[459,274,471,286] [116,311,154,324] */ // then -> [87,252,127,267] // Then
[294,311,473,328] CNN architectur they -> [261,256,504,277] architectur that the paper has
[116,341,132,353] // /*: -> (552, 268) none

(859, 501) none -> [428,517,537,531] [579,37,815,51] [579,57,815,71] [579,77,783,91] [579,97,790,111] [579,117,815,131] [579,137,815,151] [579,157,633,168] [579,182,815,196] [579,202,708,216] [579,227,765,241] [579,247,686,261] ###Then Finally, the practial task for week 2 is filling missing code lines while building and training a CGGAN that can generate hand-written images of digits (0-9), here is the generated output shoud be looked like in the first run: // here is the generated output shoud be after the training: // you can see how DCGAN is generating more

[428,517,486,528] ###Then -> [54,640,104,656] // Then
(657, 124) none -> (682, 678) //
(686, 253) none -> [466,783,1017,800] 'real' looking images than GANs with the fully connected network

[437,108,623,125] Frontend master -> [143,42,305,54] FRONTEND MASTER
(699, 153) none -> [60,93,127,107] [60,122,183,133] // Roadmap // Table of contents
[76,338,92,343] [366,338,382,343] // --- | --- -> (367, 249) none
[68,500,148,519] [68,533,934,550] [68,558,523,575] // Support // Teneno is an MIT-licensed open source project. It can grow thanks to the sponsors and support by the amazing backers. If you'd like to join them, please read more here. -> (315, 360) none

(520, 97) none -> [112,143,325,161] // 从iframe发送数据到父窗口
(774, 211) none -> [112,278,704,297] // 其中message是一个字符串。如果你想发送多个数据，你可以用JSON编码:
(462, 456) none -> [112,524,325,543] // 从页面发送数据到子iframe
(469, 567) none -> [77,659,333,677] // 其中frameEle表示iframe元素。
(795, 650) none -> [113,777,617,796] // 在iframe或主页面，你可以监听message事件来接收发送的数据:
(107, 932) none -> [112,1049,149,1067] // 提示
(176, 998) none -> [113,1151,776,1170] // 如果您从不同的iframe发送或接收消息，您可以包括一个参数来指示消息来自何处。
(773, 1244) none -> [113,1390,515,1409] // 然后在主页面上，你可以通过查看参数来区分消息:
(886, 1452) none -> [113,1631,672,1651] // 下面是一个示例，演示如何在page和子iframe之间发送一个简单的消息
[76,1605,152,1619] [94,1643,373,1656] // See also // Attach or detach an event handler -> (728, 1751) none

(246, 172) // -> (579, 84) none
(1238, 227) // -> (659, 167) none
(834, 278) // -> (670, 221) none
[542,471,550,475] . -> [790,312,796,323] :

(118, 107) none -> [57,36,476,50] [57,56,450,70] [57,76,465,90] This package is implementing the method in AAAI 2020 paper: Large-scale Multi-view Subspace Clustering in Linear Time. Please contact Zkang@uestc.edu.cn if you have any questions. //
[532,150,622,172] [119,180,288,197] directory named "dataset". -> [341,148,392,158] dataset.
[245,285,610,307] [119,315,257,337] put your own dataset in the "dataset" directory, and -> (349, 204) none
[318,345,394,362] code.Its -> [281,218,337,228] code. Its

Directive:
As the answer, set down only the lines from the data above between the one holding "(246, 172) // -> (579, 84) none" and the one holding "[542,471,550,475] . ->", inclusive, exactly as they read.

Expected answer:
(246, 172) // -> (579, 84) none
(1238, 227) // -> (659, 167) none
(834, 278) // -> (670, 221) none
[542,471,550,475] . -> [790,312,796,323] :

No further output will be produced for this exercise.